» Problem to work on
Lines in the entries below where the word "wrist" shows up should each be copied.

» Records to use
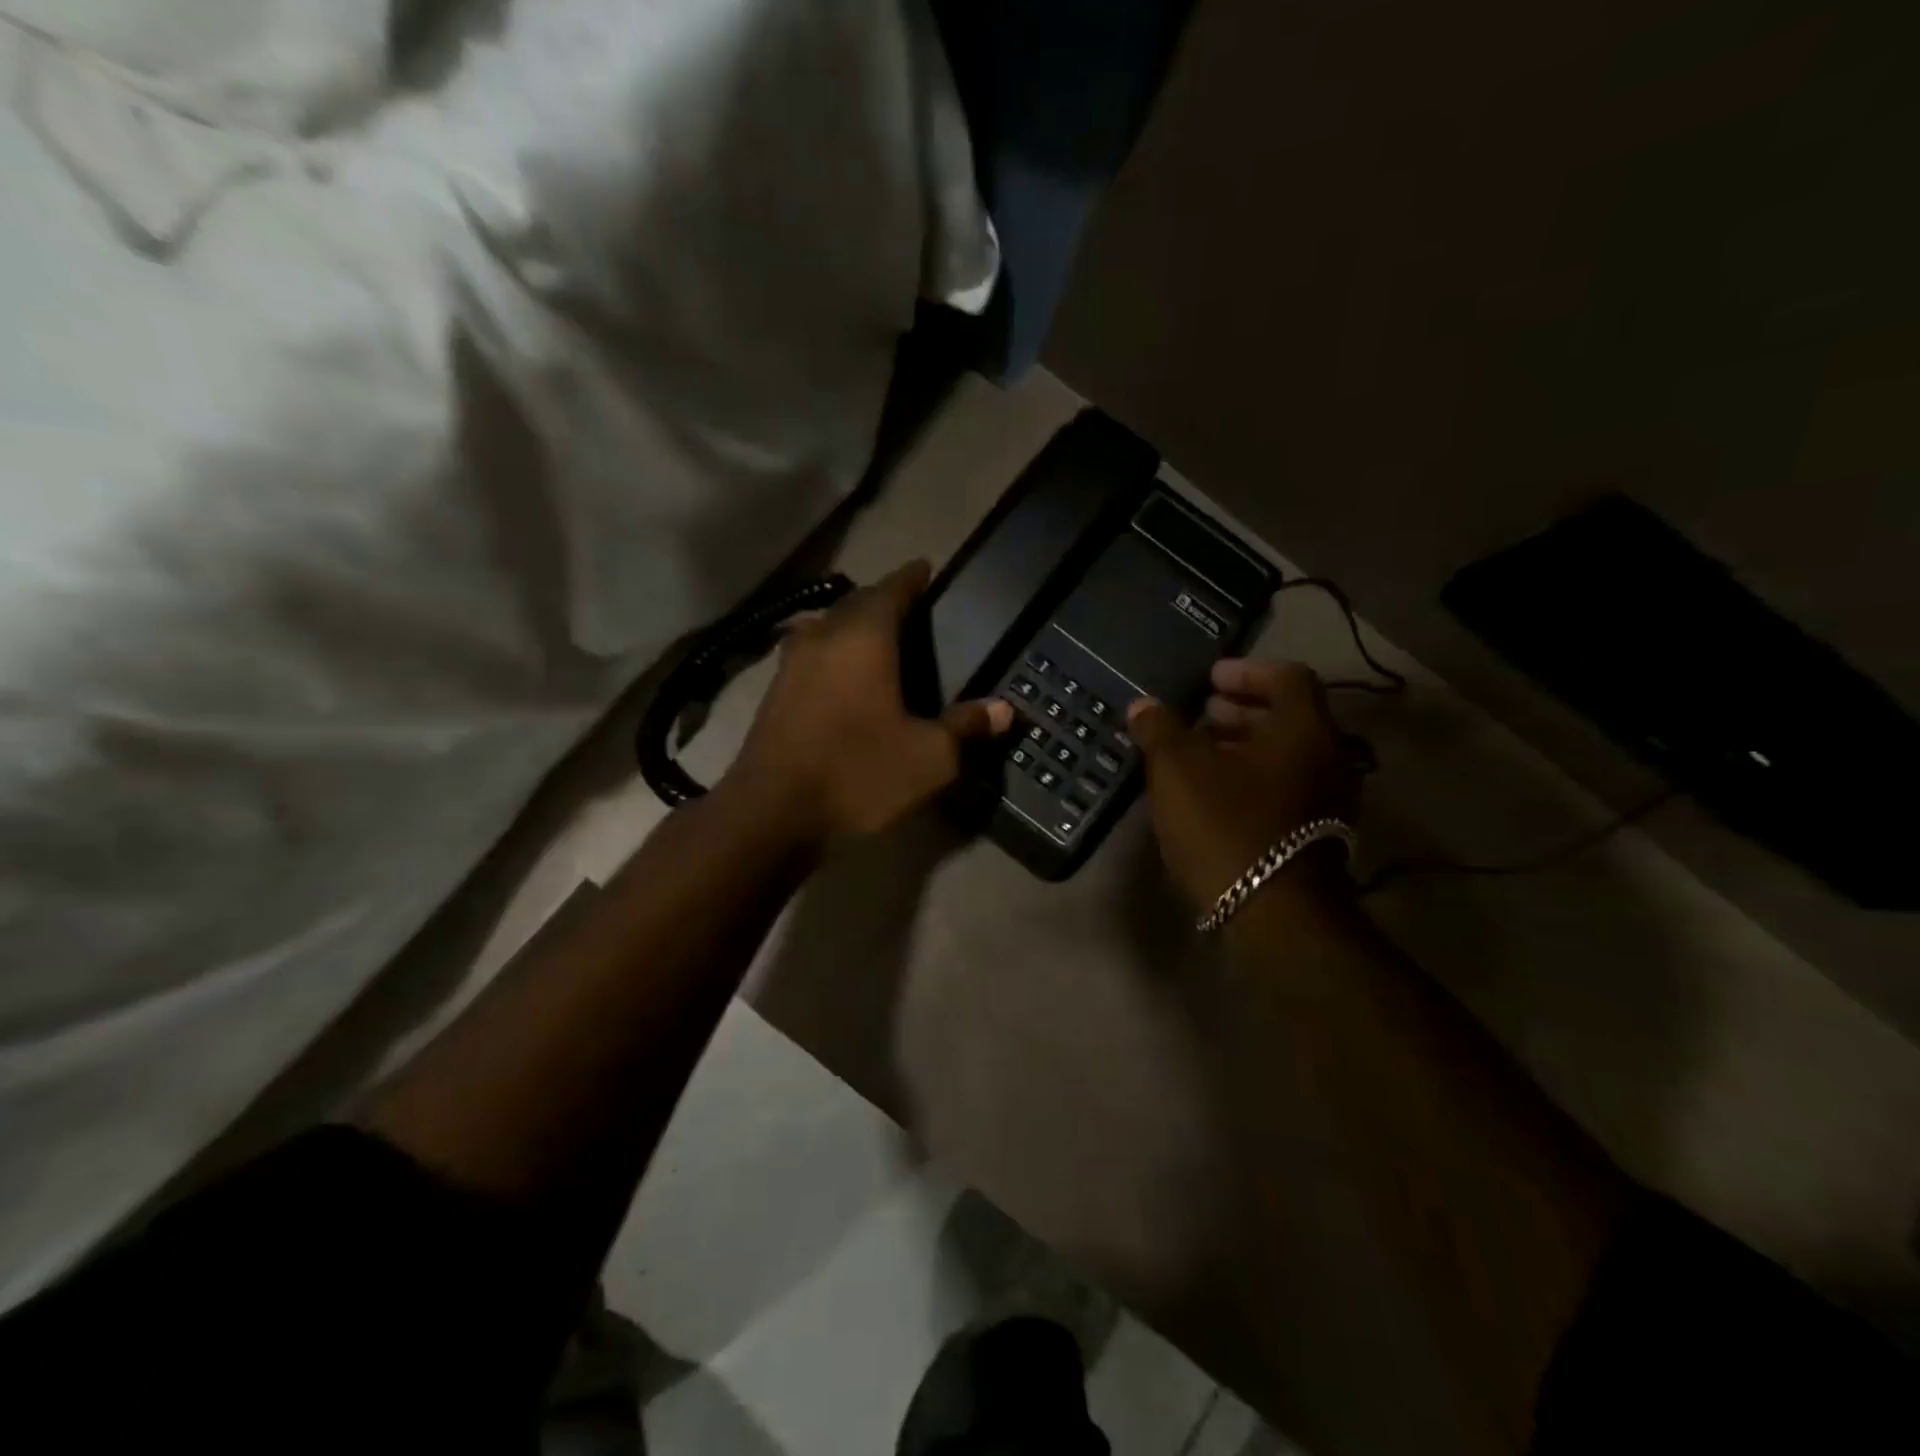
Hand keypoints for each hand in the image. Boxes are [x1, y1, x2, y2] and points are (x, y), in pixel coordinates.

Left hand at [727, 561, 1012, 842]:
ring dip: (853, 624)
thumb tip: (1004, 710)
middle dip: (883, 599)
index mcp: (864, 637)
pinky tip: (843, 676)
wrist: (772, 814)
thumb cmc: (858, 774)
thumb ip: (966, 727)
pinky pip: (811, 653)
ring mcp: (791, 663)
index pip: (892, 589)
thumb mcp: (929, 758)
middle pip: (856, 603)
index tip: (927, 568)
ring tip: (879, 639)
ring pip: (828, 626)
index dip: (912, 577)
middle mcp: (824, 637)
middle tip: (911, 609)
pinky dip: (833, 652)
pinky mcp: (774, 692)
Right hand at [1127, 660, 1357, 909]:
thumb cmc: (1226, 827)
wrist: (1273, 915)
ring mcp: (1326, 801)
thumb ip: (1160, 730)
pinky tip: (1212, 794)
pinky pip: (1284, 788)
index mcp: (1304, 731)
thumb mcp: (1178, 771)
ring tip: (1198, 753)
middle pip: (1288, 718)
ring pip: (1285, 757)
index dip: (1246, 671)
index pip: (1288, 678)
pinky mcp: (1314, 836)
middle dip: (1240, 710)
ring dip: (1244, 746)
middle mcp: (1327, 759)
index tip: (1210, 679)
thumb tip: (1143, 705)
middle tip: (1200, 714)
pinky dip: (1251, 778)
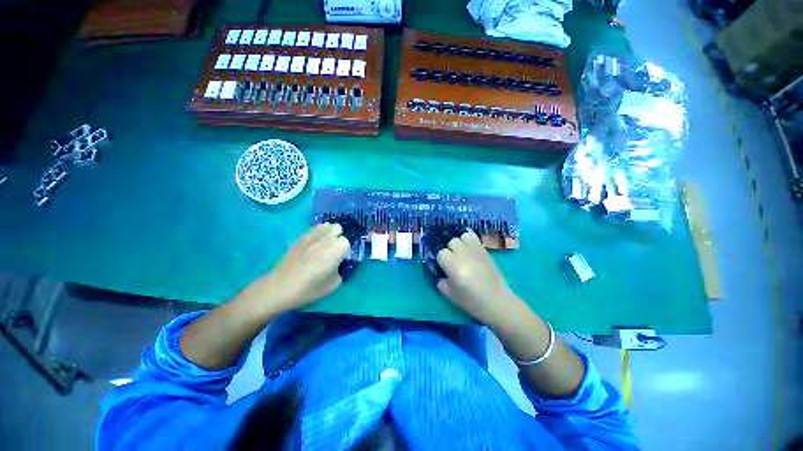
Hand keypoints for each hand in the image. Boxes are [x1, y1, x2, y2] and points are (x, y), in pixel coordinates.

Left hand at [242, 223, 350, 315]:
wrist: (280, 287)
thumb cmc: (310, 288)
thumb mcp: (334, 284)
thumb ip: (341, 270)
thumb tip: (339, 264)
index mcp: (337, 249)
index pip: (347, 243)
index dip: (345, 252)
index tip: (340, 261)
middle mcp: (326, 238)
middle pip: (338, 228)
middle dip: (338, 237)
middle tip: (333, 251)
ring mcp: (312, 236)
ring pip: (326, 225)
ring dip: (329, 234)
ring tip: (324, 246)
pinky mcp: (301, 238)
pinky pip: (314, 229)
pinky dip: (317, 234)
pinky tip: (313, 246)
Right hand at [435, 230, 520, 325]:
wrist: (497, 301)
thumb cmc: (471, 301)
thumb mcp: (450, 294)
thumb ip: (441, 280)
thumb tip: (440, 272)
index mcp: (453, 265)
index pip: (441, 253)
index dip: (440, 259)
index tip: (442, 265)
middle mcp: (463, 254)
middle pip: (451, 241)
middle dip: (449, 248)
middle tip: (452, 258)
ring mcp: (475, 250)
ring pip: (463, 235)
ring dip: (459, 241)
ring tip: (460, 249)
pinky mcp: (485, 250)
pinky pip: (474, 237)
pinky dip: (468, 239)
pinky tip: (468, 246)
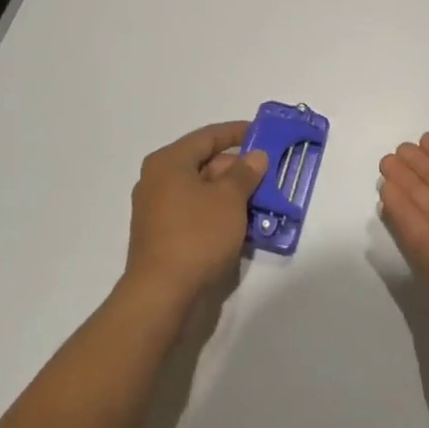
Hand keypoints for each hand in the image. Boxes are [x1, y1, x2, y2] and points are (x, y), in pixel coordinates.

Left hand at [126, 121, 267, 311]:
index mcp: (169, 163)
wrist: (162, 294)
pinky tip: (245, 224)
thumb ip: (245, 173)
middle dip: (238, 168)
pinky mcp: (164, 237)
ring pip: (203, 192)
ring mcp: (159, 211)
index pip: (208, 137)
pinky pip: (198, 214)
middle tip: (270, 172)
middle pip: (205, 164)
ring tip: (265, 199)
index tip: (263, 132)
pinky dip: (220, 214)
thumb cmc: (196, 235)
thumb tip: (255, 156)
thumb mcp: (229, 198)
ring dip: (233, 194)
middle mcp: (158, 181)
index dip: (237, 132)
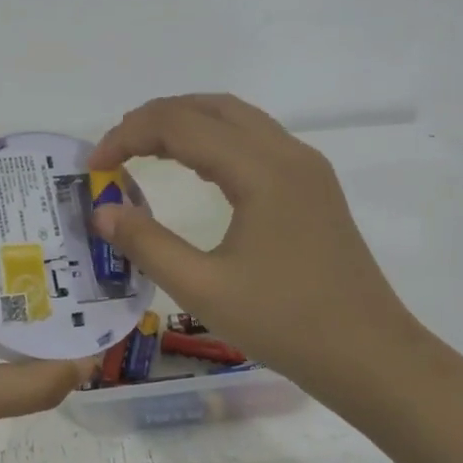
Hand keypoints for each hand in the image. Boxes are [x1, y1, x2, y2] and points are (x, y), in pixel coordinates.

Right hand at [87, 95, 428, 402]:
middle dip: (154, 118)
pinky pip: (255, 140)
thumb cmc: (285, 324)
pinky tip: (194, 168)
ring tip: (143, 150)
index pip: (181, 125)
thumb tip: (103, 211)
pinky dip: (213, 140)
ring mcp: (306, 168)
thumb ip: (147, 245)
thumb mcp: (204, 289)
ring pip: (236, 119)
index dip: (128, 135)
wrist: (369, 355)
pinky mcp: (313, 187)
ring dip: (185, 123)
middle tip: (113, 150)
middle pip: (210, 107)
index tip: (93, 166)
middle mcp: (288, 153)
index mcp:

» Written solution
wrist: (772, 814)
wrist: (1273, 915)
wrist: (280, 287)
wrist: (497, 301)
wrist: (162, 294)
wrist: (369, 355)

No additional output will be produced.